== DATA SUPPLIED ==
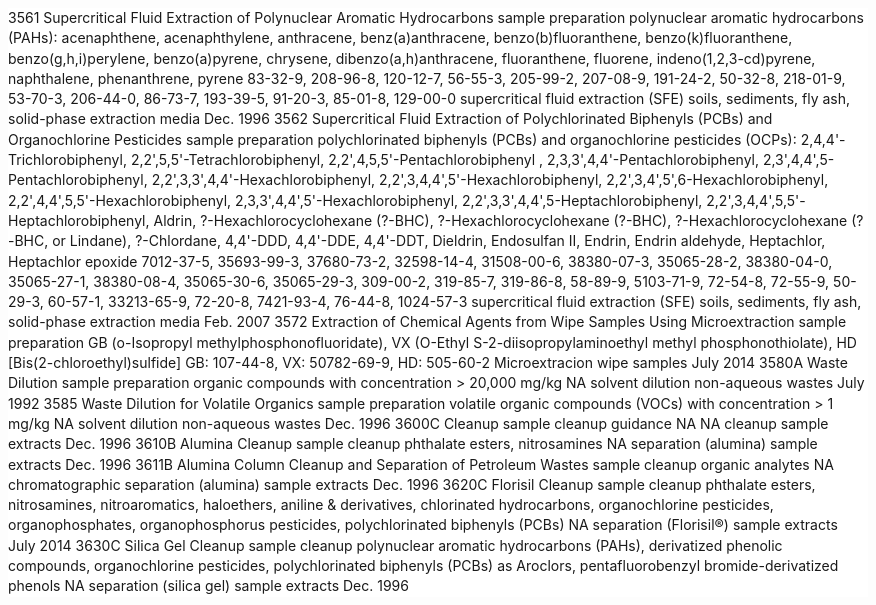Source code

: 3561 	Supercritical Fluid Extraction of Polynuclear Aromatic Hydrocarbons 	sample preparation 	polynuclear aromatic hydrocarbons (PAHs): acenaphthene, acenaphthylene, anthracene, benz(a)anthracene, benzo(b)fluoranthene, benzo(k)fluoranthene, benzo(g,h,i)perylene, benzo(a)pyrene, chrysene, dibenzo(a,h)anthracene, fluoranthene, fluorene, indeno(1,2,3-cd)pyrene, naphthalene, phenanthrene, pyrene 	83-32-9, 208-96-8, 120-12-7, 56-55-3, 205-99-2, 207-08-9, 191-24-2, 50-32-8, 218-01-9, 53-70-3, 206-44-0, 86-73-7, 193-39-5, 91-20-3, 85-01-8, 129-00-0 	supercritical fluid extraction (SFE) 	soils, sediments, fly ash, solid-phase extraction media 	Dec. 1996
3562 	Supercritical Fluid Extraction of Polychlorinated Biphenyls (PCBs) and Organochlorine Pesticides 	sample preparation 	polychlorinated biphenyls (PCBs) and organochlorine pesticides (OCPs): 2,4,4'-Trichlorobiphenyl, 2,2',5,5'-Tetrachlorobiphenyl, 2,2',4,5,5'-Pentachlorobiphenyl , 2,3,3',4,4'-Pentachlorobiphenyl, 2,3',4,4',5-Pentachlorobiphenyl, 2,2',3,3',4,4'-Hexachlorobiphenyl, 2,2',3,4,4',5'-Hexachlorobiphenyl, 2,2',3,4',5',6-Hexachlorobiphenyl, 2,2',4,4',5,5'-Hexachlorobiphenyl, 2,3,3',4,4',5'-Hexachlorobiphenyl, 2,2',3,3',4,4',5-Heptachlorobiphenyl, 2,2',3,4,4',5,5'-Heptachlorobiphenyl, Aldrin, ?-Hexachlorocyclohexane (?-BHC), ?-Hexachlorocyclohexane (?-BHC), ?-Hexachlorocyclohexane (?-BHC, or Lindane), ?-Chlordane, 4,4'-DDD, 4,4'-DDE, 4,4'-DDT, Dieldrin, Endosulfan II, Endrin, Endrin aldehyde, Heptachlor, Heptachlor epoxide 	7012-37-5, 35693-99-3, 37680-73-2, 32598-14-4, 31508-00-6, 38380-07-3, 35065-28-2, 38380-04-0, 35065-27-1, 38380-08-4, 35065-30-6, 35065-29-3, 309-00-2, 319-85-7, 319-86-8, 58-89-9, 5103-71-9, 72-54-8, 72-55-9, 50-29-3, 60-57-1, 33213-65-9, 72-20-8, 7421-93-4, 76-44-8, 1024-57-3 	supercritical fluid extraction (SFE) 	soils, sediments, fly ash, solid-phase extraction media 	Feb. 2007
3572 	Extraction of Chemical Agents from Wipe Samples Using Microextraction 	sample preparation 	GB (o-Isopropyl methylphosphonofluoridate), VX (O-Ethyl S-2-diisopropylaminoethyl methyl phosphonothiolate), HD [Bis(2-chloroethyl)sulfide] 	GB: 107-44-8, VX: 50782-69-9, HD: 505-60-2 	Microextracion 	wipe samples 	July 2014
3580A 	Waste Dilution 	sample preparation 	organic compounds with concentration > 20,000 mg/kg 	NA 	solvent dilution 	non-aqueous wastes 	July 1992
3585 	Waste Dilution for Volatile Organics 	sample preparation 	volatile organic compounds (VOCs) with concentration > 1 mg/kg 	NA 	solvent dilution 	non-aqueous wastes 	Dec. 1996
3600C 	Cleanup 	sample cleanup guidance 	NA 	NA 	cleanup 	sample extracts 	Dec. 1996
3610B 	Alumina Cleanup 	sample cleanup 	phthalate esters, nitrosamines 	NA 	separation (alumina) 	sample extracts 	Dec. 1996
3611B 	Alumina Column Cleanup and Separation of Petroleum Wastes 	sample cleanup 	organic analytes 	NA 	chromatographic separation (alumina) 	sample extracts 	Dec. 1996
3620C 	Florisil Cleanup 	sample cleanup 	phthalate esters, nitrosamines, nitroaromatics, haloethers, aniline & derivatives, chlorinated hydrocarbons, organochlorine pesticides, organophosphates, organophosphorus pesticides, polychlorinated biphenyls (PCBs) 	NA 	separation (Florisil®) 	sample extracts 	July 2014
3630C 	Silica Gel Cleanup 	sample cleanup 	polynuclear aromatic hydrocarbons (PAHs), derivatized phenolic compounds, organochlorine pesticides, polychlorinated biphenyls (PCBs) as Aroclors, pentafluorobenzyl bromide-derivatized phenols 	NA 	separation (silica gel) 	sample extracts 	Dec. 1996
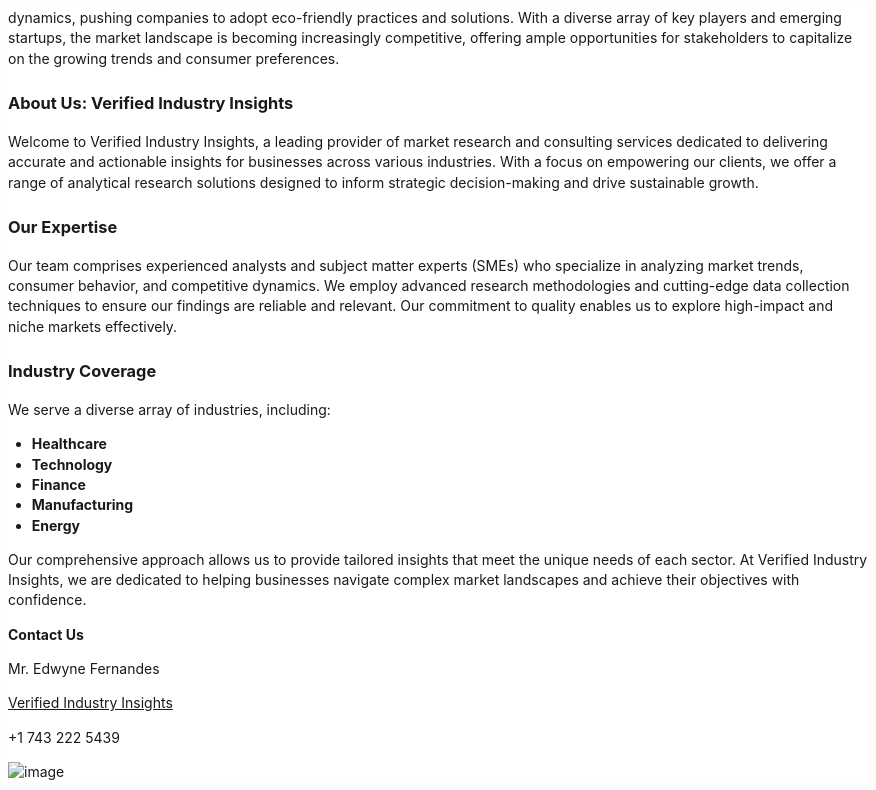 dynamics, pushing companies to adopt eco-friendly practices and solutions. With a diverse array of key players and emerging startups, the market landscape is becoming increasingly competitive, offering ample opportunities for stakeholders to capitalize on the growing trends and consumer preferences.</p><h3>About Us: Verified Industry Insights</h3><p>Welcome to Verified Industry Insights, a leading provider of market research and consulting services dedicated to delivering accurate and actionable insights for businesses across various industries. With a focus on empowering our clients, we offer a range of analytical research solutions designed to inform strategic decision-making and drive sustainable growth.</p><h3>Our Expertise</h3><p>Our team comprises experienced analysts and subject matter experts (SMEs) who specialize in analyzing market trends, consumer behavior, and competitive dynamics. We employ advanced research methodologies and cutting-edge data collection techniques to ensure our findings are reliable and relevant. Our commitment to quality enables us to explore high-impact and niche markets effectively.</p><h3>Industry Coverage</h3><p>We serve a diverse array of industries, including:</p><ul><li><strong>Healthcare</strong></li><li><strong>Technology</strong></li><li><strong>Finance</strong></li><li><strong>Manufacturing</strong></li><li><strong>Energy</strong></li></ul><p>Our comprehensive approach allows us to provide tailored insights that meet the unique needs of each sector. At Verified Industry Insights, we are dedicated to helping businesses navigate complex market landscapes and achieve their objectives with confidence.</p><p><strong>Contact Us</strong></p><p>Mr. Edwyne Fernandes</p><p><a href="https://www.verifiedindustryinsights.com/">Verified Industry Insights</a></p><p>+1 743 222 5439</p>
![image](https://github.com/user-attachments/assets/d23fc71a-a7e8-4b3c-ab88-dfbcb1c70e5e)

== WHAT YOU SHOULD DO ==
Among the records above, find the lines where the word "dilution" appears and copy them.

== ANSWER SPACE ==
3580A 	Waste Dilution 	sample preparation 	organic compounds with concentration > 20,000 mg/kg 	NA 	solvent dilution 	non-aqueous wastes 	July 1992
3585 	Waste Dilution for Volatile Organics 	sample preparation 	volatile organic compounds (VOCs) with concentration > 1 mg/kg 	NA 	solvent dilution 	non-aqueous wastes 	Dec. 1996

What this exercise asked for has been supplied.